- Born: Mark Benjamin Godfrey London, United Kingdom
- Education: University College London
- Occupations: Art historian, critic, and curator

= Mark Godfrey (curator) =

British art historian, critic, and curator

Mark Benjamin Godfrey is a British art historian, critic, and curator. He was a curator at Tate Modern from 2007 to 2021.

== Early life and education ==
Godfrey was born in the Hampstead Garden Suburb of London. He is Jewish; his father was from Leeds and his mother was from South Africa.

Godfrey pursued art curation from a young age. His father regularly took him to art galleries, while his mother taught him a tradition of collecting Judaica. He joined the Habonim Dror youth movement and went to Israel in 1992 to work for Habonim.

Godfrey earned his PhD in art history at University College London.
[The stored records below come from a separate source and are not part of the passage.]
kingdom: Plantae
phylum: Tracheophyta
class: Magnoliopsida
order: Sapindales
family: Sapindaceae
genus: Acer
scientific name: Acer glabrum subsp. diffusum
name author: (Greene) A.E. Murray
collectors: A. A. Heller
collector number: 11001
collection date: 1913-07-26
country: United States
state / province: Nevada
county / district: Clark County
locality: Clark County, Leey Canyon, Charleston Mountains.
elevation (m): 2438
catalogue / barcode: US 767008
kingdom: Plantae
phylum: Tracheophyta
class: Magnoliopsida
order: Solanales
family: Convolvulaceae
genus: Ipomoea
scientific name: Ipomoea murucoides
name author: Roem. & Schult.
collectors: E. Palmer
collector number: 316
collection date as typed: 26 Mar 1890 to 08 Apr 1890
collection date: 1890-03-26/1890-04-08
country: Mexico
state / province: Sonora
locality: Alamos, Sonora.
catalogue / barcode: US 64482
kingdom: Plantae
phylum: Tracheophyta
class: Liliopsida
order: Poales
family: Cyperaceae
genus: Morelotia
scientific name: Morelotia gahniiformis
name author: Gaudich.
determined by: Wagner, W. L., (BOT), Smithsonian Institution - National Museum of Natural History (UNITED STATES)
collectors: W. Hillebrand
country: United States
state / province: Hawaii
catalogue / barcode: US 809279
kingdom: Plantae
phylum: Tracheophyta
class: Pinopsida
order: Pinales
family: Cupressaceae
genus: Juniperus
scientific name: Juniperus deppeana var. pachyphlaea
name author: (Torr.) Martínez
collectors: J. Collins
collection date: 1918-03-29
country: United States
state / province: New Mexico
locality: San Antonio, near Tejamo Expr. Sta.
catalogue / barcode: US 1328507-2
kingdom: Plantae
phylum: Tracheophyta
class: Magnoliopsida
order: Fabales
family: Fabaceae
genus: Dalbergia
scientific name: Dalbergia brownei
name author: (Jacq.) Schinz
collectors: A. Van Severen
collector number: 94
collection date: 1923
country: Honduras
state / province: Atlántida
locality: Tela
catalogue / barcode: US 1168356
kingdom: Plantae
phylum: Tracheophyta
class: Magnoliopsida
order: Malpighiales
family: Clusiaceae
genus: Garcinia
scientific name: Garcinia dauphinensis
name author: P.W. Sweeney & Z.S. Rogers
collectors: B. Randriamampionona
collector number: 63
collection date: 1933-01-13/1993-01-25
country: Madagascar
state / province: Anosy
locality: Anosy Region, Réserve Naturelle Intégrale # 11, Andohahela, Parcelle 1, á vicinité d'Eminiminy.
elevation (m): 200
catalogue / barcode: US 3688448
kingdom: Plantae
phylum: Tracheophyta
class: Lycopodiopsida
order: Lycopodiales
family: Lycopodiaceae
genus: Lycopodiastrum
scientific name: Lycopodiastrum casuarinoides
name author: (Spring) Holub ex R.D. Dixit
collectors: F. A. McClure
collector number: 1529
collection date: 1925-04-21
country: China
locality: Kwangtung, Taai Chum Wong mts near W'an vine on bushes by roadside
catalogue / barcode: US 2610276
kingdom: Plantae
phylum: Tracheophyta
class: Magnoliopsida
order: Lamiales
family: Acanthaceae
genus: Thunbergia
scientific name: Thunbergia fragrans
His dissertation, titled Abstraction and the Holocaust, analysed the works of American artists and architects to "see how they addressed the Holocaust in an abstract way, without using direct images." With the support of a Leverhulme Research Fellowship, he published his work in book form in 2007. He was also a lecturer in art history and theory at the Slade School of Fine Art.

== Career ==
=== Tate Modern (2007–2021) ===
In 2007, Godfrey joined the Tate Modern as curator of contemporary art. Godfrey co-curated, with Nicholas Serota, an exhibition on Gerhard Richter in 2011. In 2014, he curated an exhibition on Richard Hamilton and co-curated exhibitions on Sigmar Polke (with Kathy Halbreich and Lanka Tattersall) and Christopher Williams (with Roxana Marcoci and Matthew Witkovsky).

In 2017, Godfrey was a member of the jury that selected Anne Imhof as recipient of the Golden Lion for best national participation in the 57th Venice Biennale. Later that year he co-curated Soul of a Nation: Art in the Age of Black Power with Zoé Whitley. The exhibition examined the response of artists in America to the Civil Rights Movement and the subsequent Black Power movement. It featured more than sixty artists including Frank Bowling, Betye Saar, and Barkley L. Hendricks. ARTnews highlighted Soul of a Nation as one of the most important art exhibitions of the decade. In 2019, Godfrey curated an exhibition on Franz West that included around two hundred works such as abstract sculptures, furniture, and collages. Later that year he organised a retrospective on Olafur Eliasson.

Paintings of Ku Klux Klan figures by Philip Guston were set to be part of a retrospective exhibited at the National Gallery of Art, the Tate Modern, the Museum of Fine Arts, Houston, and the Museum of Fine Arts, Boston in 2020 and 2021. In September 2020, the museums announced the postponement of the exhibition until 2024 because of "the racial justice movement that started in the US" following the murder of George Floyd. The decision generated controversy within the art world, and Godfrey, who was set to curate the exhibition at Tate Modern, was suspended from his position as senior curator after criticising the decision on social media. In March 2021, Godfrey announced his departure from the museum.

=== Independent curator (2021–present) ===
Godfrey was guest curator of a 2021 exhibit on the works of New York-based artist Jacqueline Humphries at the Wexner Center for the Arts in Columbus, Ohio.

In November 2022, Godfrey launched a free one-year course aimed for curators from low-income backgrounds, to be co-directed with Kerryn Greenberg and Rudi Minto de Wijs, who both previously worked at Tate.

With curator Katy Siegel, he edited the 2023 book Making Their Mark, on the works held by U.S.-based art collector Komal Shah and her husband. He co-curated a 2025 retrospective on Kerry James Marshall at the Royal Academy of Arts.

== Awards and honours ==
Godfrey won the Absolut Art Award in art writing in 2015. In 2020, he was recognised by the Association of Art Museum Curators for his work on Soul of a Nation.